Bloomberg: Merkel's party shuns 'stone age' Greens amid tax rise pledge

29 April 2013

Germany's Greens party backed a campaign platform of tax increases that members of Chancellor Angela Merkel's Christian Democratic bloc said rules out a coalition after national elections in September.

Delegates at a Greens party convention in Berlin yesterday voted through plans to raise the top rate of income tax to 49 per cent for those earning €80,000 ($104,000) a year or more, and to 45 per cent from 42 per cent above €60,000. They also backed a “wealth levy” on the richest to pay down €100 billion of Germany’s state debt over 10 years.

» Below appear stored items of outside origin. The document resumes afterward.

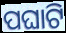
ପଘାଟି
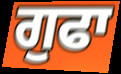
ਗੁਫਾ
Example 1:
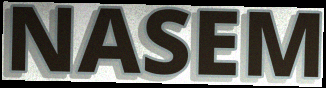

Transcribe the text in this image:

NASEM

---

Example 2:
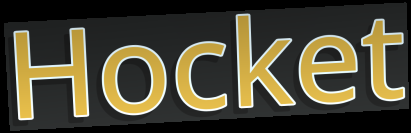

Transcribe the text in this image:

Hocket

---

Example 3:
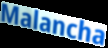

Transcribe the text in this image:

Malancha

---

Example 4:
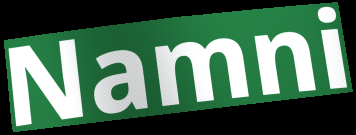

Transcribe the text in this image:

Namni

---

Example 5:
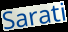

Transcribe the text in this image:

Sarati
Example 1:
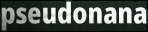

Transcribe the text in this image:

pseudonana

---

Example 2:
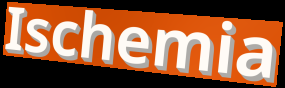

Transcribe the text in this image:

Ischemia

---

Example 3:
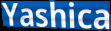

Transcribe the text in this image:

Yashica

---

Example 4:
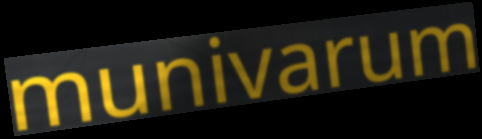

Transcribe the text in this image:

munivarum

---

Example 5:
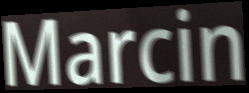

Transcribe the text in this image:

Marcin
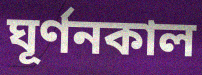
ঘূর্ণনকাল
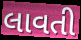
લાવતી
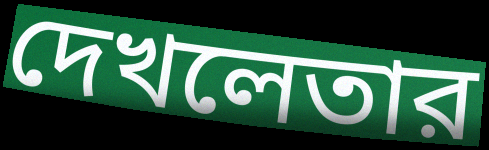
দেখলেতার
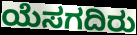
ಯೆಸಗದಿರು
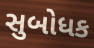
સુબોધક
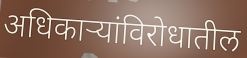
अधिकाऱ्यांविरोधातील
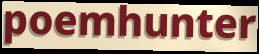
poemhunter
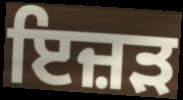
ਇਜ਼ੜ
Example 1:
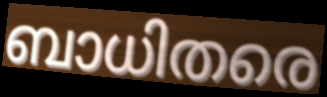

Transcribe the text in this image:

ബാധിതരെ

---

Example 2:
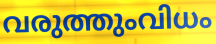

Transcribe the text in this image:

വരുത്തുംവിധം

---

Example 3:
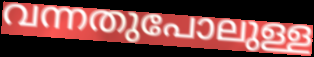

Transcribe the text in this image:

The platform “is a fiscal policy from the Stone Age”, Ralph Brinkhaus, a parliamentary finance spokesman for Merkel’s Christian Democratic Union, said by phone. It would harm Germany’s economy, and “whoever espouses this doesn’t belong in government”, he said.

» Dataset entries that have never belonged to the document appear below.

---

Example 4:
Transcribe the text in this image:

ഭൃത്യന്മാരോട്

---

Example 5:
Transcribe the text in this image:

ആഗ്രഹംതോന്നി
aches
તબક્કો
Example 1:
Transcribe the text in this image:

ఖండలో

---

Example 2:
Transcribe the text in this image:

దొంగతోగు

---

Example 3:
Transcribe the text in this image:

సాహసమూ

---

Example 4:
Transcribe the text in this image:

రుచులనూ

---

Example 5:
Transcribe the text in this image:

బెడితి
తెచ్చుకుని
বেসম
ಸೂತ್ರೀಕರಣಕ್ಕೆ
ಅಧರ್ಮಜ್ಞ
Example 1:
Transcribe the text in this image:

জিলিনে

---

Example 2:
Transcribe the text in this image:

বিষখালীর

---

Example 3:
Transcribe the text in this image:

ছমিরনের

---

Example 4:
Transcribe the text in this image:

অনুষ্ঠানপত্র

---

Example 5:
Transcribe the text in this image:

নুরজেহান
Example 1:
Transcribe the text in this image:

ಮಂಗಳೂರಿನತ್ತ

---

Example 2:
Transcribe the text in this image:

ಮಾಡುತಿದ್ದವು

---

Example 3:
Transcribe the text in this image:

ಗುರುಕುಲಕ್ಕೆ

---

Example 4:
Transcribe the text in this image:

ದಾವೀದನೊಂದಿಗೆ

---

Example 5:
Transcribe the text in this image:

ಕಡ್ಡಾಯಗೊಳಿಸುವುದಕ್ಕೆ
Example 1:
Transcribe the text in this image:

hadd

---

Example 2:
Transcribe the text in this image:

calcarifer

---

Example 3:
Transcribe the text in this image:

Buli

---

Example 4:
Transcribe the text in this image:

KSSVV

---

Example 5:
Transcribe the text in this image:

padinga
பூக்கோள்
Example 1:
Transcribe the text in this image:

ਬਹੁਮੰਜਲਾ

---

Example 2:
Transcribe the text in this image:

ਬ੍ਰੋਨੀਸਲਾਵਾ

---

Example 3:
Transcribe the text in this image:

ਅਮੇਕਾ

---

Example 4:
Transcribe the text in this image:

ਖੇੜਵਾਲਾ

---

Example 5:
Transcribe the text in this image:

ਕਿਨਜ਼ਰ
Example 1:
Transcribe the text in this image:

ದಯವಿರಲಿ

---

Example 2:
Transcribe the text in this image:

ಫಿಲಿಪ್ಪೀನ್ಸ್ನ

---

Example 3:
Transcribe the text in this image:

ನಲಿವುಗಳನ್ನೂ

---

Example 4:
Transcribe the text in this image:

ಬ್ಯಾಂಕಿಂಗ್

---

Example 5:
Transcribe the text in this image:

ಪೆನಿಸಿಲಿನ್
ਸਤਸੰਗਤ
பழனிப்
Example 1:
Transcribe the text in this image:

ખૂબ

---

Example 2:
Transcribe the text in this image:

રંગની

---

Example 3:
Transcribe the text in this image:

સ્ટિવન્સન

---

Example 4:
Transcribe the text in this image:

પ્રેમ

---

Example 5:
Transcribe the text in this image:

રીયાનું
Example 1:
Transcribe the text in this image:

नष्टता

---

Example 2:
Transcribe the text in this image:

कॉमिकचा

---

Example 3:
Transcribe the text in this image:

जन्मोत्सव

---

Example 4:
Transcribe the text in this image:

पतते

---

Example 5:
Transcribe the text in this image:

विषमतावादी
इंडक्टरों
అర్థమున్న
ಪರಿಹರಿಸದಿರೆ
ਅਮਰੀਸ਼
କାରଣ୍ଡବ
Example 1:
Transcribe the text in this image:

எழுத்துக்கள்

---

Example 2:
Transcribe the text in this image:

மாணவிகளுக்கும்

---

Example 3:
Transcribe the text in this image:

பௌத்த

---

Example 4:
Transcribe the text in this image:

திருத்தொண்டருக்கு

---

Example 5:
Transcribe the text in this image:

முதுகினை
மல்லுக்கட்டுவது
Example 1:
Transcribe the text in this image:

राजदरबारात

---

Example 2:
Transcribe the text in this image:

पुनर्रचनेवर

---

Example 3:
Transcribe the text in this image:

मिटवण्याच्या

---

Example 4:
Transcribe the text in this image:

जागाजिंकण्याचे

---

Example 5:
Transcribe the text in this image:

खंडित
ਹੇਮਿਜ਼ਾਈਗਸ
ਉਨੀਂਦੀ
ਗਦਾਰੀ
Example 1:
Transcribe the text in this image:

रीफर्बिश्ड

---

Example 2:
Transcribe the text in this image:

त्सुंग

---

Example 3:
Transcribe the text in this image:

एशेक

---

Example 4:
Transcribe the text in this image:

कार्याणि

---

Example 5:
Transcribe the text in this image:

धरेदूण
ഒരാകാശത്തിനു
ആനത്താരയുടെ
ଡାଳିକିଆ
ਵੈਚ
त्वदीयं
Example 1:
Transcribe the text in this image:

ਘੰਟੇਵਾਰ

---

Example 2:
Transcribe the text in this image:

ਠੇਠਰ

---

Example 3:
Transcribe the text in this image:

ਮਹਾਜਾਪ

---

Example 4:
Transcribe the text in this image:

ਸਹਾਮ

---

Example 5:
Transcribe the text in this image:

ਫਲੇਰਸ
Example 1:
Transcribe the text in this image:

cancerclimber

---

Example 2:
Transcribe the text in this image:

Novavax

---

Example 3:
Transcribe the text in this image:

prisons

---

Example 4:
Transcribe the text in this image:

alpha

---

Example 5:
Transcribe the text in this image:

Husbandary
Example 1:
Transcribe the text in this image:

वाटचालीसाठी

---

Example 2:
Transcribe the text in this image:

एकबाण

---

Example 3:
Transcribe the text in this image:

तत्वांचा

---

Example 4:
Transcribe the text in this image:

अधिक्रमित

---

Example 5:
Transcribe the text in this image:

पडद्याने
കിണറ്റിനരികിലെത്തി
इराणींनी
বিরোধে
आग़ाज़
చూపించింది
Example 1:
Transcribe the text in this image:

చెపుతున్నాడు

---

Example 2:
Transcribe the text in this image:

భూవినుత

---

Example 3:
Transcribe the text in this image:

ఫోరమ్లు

Less than five months before federal elections that will determine whether Merkel wins a third term, the Greens manifesto distances the party from Merkel’s bloc and aligns with the policies of the main opposition Social Democrats. Germany’s best-selling Bild newspaper, which frequently channels the government, floated a potential coalition between Merkel and the Greens last week, saying in an op-ed that it would be “new, exciting and, if it came to it, worth a serious go".

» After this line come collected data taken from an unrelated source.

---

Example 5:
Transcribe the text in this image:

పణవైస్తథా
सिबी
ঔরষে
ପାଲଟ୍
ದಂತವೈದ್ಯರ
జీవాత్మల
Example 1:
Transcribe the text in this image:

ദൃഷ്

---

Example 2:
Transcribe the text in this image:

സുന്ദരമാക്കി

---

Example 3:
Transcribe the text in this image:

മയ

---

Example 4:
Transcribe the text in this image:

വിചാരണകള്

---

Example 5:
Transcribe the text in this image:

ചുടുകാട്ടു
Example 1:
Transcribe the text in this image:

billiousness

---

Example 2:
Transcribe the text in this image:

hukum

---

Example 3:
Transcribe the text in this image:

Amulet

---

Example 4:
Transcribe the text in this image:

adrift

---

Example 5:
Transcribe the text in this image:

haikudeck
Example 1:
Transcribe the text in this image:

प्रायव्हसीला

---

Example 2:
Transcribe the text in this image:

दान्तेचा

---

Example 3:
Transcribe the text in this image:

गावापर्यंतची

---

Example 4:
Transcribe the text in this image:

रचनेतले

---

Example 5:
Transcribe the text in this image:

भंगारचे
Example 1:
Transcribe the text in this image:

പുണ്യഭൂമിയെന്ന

That option faded with the positions adopted at the Greens convention. Not only did the party recommit to a coalition with the Social Democrats, its partner in government from 1998 to 2005, it attacked Merkel’s leadership during the crisis in the euro area that spread from Greece. Merkel has “shaken the foundations of European unity and solidarity” through her “savings diktat” and her focus on defending German interests, according to the final resolution agreed on by Green delegates.

Merkel said last week that she wouldn’t raise taxes if re-elected for a third term. Neither is there much leeway for tax cuts, she said.